- **Extract provided**
● ● ●
While Provost of St Giles, in 1510 Gavin applied to the Pope for permission to celebrate the marriages of couples who were related within the limits and degrees proscribed by the Church. Gavin argued that these marriages helped to make peace in Scotland, and the long delay in receiving a dispensation from Rome in each case, which was a formality, was inconvenient and unnecessary. Gavin asked to be allowed to conduct ten such marriages over four years.

===Career during the minority of James V===
After the Battle of Flodden, during the minority of James V of Scotland, the Douglas family assumed a pivotal role in public affairs. Three weeks after the Battle of Flodden Gavin Douglas, still Provost of St Giles, was admitted a burgess of Edinburgh. His father, the "Great Earl", was then the civil provost of the capital. The Earl died soon afterwards in January 1514 in Wigtownshire, where he had gone as justiciar. As the Earl's non-cleric sons had been killed at Flodden, the succession fell to Gavin's nephew, Archibald Douglas, 6th Earl of Angus.

The marriage of the young Earl of Angus to James IV's widow, Margaret Tudor, on 6 August 1514 did much to identify the Douglases with the English party in Scotland, as against the French party led by the Duke of Albany, and incidentally to determine the political career of his uncle Gavin. During the first weeks of the Queen's sorrow after the battle, Gavin, with one or two colleagues of the council, acted as personal adviser, and it may be taken for granted that he supported the pretensions of the young earl. His own hopes of preferment had been strengthened by the death of many of the higher clergy at Flodden.

The first outcome for Gavin from the new family connection was his appointment to the Abbacy of Aberbrothwick by the Queen Regent, as Margaret Tudor was before her marriage, probably in June 1514. Soon after the marriage of Angus to Margaret she nominated him Archbishop of St Andrews, in succession to William Elphinstone, archbishop-designate. But John Hepburn, prior of St Andrews, having obtained the vote of the chapter, expelled him, and was himself in turn expelled by Andrew Forman, Bishop of Moray, who had been nominated by the Pope. In the interval, Douglas's rights in Aberbrothwick had been transferred to James Beaton, Archbishop of Glasgow, and he was now without title or temporality. The breach between the Queen's party and Albany's had widened, and the Queen's advisers had begun an intrigue with England, to the end that the royal widow and her young son should be removed to Henry's court. In those deliberations Gavin Douglas took an active part, and for this reason stimulated the opposition which successfully thwarted his preferment.
● ● ●
- **Exercise description**
Extract the complete passage on Gavin Douglas word for word, leaving nothing out. None of the data that comes next is needed.
● ● ●
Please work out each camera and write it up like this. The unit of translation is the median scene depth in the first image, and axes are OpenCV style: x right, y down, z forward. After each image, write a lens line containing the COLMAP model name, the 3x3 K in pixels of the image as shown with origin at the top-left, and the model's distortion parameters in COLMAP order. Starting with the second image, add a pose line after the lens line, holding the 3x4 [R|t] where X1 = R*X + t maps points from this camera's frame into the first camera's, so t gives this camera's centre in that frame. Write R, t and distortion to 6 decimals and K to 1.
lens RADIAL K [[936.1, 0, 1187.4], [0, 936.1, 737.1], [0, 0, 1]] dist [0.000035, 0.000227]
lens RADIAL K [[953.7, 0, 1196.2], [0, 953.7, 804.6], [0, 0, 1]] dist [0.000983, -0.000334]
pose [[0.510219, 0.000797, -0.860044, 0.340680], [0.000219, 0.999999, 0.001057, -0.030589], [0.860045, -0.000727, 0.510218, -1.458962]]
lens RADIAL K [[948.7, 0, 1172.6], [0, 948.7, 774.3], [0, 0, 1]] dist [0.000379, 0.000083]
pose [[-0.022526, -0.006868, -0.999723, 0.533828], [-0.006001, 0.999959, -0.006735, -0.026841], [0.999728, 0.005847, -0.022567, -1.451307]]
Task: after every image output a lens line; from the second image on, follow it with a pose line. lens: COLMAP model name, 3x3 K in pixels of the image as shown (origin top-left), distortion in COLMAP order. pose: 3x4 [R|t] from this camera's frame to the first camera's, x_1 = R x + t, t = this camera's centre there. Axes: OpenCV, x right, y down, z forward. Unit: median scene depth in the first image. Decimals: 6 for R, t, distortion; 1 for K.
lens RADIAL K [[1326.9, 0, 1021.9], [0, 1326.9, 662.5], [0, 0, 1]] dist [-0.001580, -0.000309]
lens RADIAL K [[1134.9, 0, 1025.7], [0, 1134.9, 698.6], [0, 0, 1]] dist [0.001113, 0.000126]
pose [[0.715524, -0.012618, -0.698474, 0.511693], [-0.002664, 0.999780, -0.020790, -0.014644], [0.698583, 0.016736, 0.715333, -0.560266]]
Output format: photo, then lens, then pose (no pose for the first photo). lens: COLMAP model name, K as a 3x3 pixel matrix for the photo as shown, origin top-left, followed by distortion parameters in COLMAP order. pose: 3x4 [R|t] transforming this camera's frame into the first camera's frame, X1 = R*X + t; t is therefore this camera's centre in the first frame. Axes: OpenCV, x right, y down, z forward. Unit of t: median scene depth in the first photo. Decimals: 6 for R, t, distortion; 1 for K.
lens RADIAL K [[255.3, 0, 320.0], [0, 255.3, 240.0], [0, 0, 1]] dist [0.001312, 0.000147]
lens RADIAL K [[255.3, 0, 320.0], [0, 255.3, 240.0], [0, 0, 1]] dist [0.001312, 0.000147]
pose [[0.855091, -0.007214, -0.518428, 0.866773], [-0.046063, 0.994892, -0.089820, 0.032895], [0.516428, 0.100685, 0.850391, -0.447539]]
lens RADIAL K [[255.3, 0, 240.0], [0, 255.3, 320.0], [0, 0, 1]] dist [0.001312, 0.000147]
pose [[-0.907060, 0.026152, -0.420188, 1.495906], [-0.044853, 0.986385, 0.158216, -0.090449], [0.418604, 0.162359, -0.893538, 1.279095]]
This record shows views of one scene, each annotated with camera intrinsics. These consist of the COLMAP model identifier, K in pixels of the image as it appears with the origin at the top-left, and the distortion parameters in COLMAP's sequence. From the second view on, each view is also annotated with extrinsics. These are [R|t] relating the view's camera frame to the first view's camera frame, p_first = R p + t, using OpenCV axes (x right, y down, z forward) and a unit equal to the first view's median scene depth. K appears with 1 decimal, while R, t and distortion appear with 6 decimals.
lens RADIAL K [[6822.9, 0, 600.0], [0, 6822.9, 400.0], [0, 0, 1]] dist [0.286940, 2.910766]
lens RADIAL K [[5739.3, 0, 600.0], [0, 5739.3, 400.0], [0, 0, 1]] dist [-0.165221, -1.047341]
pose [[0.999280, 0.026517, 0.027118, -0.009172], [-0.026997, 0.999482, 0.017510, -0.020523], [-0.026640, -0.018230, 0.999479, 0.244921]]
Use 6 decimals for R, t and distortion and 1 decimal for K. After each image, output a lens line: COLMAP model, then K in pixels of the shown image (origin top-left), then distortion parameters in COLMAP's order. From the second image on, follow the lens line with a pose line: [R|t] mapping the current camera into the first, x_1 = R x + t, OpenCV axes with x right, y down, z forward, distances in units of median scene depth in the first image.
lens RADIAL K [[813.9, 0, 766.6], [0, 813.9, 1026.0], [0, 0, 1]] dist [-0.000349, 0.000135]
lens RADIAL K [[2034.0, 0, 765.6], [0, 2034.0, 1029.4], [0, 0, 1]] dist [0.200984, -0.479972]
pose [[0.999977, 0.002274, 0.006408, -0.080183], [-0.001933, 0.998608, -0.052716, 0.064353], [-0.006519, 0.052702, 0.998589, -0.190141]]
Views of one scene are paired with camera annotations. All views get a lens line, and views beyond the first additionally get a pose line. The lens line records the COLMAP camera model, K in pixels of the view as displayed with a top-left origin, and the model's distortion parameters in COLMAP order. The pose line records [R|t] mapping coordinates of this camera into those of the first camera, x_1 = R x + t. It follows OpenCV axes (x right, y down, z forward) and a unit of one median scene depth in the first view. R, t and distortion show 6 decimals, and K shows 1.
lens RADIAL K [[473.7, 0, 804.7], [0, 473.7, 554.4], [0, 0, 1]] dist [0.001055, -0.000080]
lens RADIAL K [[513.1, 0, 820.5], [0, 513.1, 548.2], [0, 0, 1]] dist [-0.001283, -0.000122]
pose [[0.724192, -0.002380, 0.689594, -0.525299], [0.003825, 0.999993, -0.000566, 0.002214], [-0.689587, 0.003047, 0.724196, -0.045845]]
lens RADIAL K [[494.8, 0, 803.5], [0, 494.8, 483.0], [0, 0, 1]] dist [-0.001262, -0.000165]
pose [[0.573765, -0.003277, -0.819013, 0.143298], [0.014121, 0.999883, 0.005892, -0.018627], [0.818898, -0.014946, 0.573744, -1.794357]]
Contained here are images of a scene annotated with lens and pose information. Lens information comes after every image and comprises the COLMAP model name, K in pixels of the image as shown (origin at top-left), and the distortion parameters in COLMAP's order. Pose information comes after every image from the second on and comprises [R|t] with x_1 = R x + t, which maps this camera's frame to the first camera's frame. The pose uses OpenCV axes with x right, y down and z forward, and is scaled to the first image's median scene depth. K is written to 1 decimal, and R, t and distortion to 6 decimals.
● ● ●
- **Response area**
While Provost of St Giles, in 1510 Gavin applied to the Pope for permission to celebrate the marriages of couples who were related within the limits and degrees proscribed by the Church. Gavin argued that these marriages helped to make peace in Scotland, and the long delay in receiving a dispensation from Rome in each case, which was a formality, was inconvenient and unnecessary. Gavin asked to be allowed to conduct ten such marriages over four years.

===Career during the minority of James V===
After the Battle of Flodden, during the minority of James V of Scotland, the Douglas family assumed a pivotal role in public affairs. Three weeks after the Battle of Flodden Gavin Douglas, still Provost of St Giles, was admitted a burgess of Edinburgh. His father, the "Great Earl", was then the civil provost of the capital. The Earl died soon afterwards in January 1514 in Wigtownshire, where he had gone as justiciar. As the Earl's non-cleric sons had been killed at Flodden, the succession fell to Gavin's nephew, Archibald Douglas, 6th Earl of Angus.

The marriage of the young Earl of Angus to James IV's widow, Margaret Tudor, on 6 August 1514 did much to identify the Douglases with the English party in Scotland, as against the French party led by the Duke of Albany, and incidentally to determine the political career of his uncle Gavin. During the first weeks of the Queen's sorrow after the battle, Gavin, with one or two colleagues of the council, acted as personal adviser, and it may be taken for granted that he supported the pretensions of the young earl. His own hopes of preferment had been strengthened by the death of many of the higher clergy at Flodden.

The first outcome for Gavin from the new family connection was his appointment to the Abbacy of Aberbrothwick by the Queen Regent, as Margaret Tudor was before her marriage, probably in June 1514. Soon after the marriage of Angus to Margaret she nominated him Archbishop of St Andrews, in succession to William Elphinstone, archbishop-designate. But John Hepburn, prior of St Andrews, having obtained the vote of the chapter, expelled him, and was himself in turn expelled by Andrew Forman, Bishop of Moray, who had been nominated by the Pope. In the interval, Douglas's rights in Aberbrothwick had been transferred to James Beaton, Archbishop of Glasgow, and he was now without title or temporality. The breach between the Queen's party and Albany's had widened, and the Queen's advisers had begun an intrigue with England, to the end that the royal widow and her young son should be removed to Henry's court. In those deliberations Gavin Douglas took an active part, and for this reason stimulated the opposition which successfully thwarted his preferment.